Mailing-List: contact dev-help@jackrabbit.apache.org; run by ezmlm
Precedence: bulk
Reply-To: dev@jackrabbit.apache.org
Date: Thu, 4 Apr 2013 10:15:15 +0000 (UTC)
From: "Lukas Eder (JIRA)" <jira@apache.org>
To: dev@jackrabbit.apache.org
Message-ID: <JIRA.12640734.1365068428016.106011.1365070515235@arcas>
In-Reply-To: <JIRA.12640734.1365068428016@arcas>
References: <JIRA.12640734.1365068428016@arcas>
Subject: [jira] [Commented] (JCR-3557) Inefficient deletion of ChangeLog
 objects by AbstractBundlePersistenceManager
MIME-Version: 1.0
Content-Type: text/plain; charset=utf-8
Content-Transfer-Encoding: 7bit


    [ https://issues.apache.org/jira/browse/JCR-3557?page=com.atlassian.jira.plugin.system.issuetabpanels:comment-tabpanel&focusedCommentId=13621996#comment-13621996 ] 

Lukas Eder commented on JCR-3557:
---------------------------------

... note, I'm aware of some implementations (including the one from the screenshot) using NODE_ID_HI and NODE_ID_LO, which makes using the "IN predicate" a bit more tricky. Some databases support tuples, e.g.

## ENTRIES PROVIDED
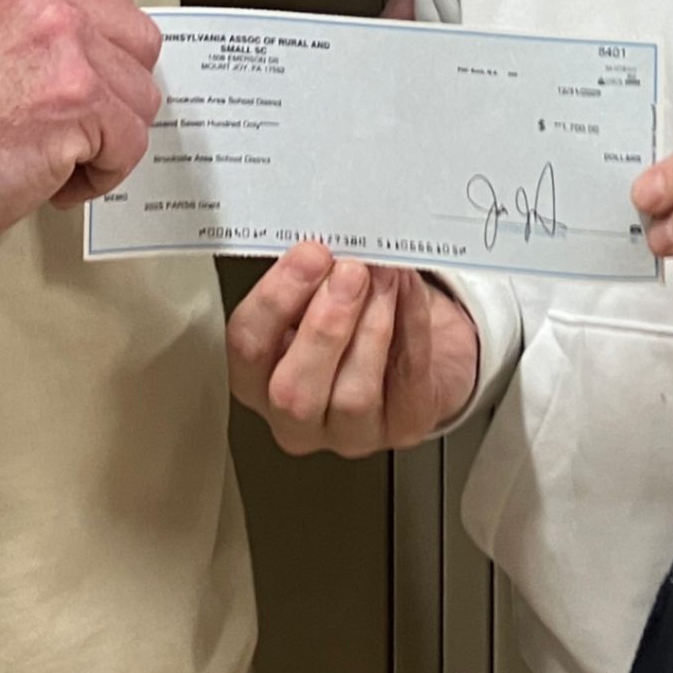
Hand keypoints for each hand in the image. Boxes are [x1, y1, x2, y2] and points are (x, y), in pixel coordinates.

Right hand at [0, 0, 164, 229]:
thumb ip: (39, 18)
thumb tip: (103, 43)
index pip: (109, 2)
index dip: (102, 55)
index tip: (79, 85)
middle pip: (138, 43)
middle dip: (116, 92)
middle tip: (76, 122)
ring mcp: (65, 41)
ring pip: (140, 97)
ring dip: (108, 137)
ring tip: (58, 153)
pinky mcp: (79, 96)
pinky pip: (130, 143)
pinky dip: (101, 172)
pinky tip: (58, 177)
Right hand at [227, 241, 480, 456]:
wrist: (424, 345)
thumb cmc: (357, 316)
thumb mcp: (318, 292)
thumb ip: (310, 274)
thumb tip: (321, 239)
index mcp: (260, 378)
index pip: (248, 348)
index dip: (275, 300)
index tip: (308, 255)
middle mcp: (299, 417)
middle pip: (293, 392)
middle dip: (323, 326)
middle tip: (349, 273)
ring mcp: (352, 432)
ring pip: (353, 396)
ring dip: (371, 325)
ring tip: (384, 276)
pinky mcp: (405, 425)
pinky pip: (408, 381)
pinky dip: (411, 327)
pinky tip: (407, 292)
==
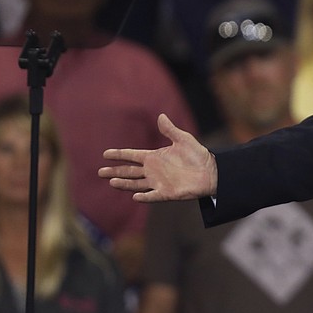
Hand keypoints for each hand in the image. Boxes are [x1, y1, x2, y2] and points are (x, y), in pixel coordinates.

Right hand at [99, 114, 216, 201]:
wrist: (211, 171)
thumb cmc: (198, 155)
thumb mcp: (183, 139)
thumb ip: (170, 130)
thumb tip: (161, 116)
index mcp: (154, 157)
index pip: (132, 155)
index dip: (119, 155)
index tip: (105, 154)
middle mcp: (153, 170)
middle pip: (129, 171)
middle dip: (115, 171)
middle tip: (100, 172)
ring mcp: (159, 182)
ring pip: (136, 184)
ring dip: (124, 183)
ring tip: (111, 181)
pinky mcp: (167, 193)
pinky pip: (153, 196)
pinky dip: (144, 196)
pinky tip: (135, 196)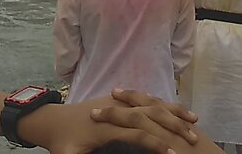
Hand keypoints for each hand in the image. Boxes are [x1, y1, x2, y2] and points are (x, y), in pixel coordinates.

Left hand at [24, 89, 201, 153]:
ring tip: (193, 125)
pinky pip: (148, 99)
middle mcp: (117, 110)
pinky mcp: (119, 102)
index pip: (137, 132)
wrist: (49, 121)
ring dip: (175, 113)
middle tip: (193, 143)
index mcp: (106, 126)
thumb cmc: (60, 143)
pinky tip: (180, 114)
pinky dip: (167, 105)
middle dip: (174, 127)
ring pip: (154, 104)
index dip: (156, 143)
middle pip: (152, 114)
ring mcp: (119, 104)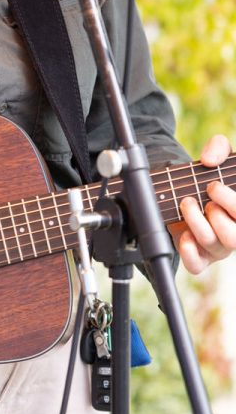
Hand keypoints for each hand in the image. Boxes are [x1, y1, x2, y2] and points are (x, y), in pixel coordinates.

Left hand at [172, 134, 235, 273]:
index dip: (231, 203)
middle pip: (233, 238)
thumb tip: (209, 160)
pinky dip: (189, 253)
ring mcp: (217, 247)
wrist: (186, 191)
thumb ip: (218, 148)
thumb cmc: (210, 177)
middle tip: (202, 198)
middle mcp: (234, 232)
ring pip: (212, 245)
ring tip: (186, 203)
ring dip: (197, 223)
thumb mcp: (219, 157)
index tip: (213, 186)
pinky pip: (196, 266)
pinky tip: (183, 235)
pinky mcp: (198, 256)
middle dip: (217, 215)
* * *
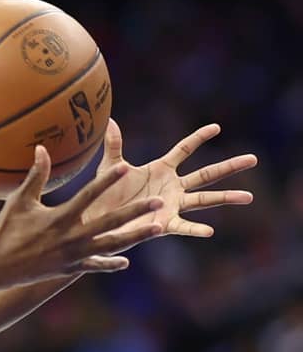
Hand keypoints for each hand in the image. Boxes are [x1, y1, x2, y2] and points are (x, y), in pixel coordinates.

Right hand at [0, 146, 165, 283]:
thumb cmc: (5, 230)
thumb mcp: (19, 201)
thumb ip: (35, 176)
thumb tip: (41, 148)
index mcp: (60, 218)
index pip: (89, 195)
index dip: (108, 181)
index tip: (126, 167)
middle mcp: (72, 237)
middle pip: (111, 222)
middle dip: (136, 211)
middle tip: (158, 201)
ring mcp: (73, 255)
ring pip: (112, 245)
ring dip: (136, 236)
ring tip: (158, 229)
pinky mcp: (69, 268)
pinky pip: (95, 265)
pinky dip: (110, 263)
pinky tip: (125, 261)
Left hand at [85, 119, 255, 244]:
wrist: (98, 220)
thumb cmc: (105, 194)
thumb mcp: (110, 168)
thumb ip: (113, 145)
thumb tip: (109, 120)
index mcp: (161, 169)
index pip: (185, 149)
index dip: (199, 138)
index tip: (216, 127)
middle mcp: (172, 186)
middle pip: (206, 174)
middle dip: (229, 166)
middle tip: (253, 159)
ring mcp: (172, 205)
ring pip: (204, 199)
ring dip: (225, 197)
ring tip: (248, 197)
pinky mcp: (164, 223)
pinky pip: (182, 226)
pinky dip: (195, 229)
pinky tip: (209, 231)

## WHAT TO PRODUCE
Repeat the part of the JIRA message that opens with the words containing "Mailing-List: contact dev-help@jackrabbit.apache.org;" and closes with "10:15:15 +0000 (UTC)".

## SOLUTION TO THIS PROBLEM
Mailing-List: contact dev-help@jackrabbit.apache.org; run by ezmlm
Precedence: bulk
Reply-To: dev@jackrabbit.apache.org
Date: Thu, 4 Apr 2013 10:15:15 +0000 (UTC)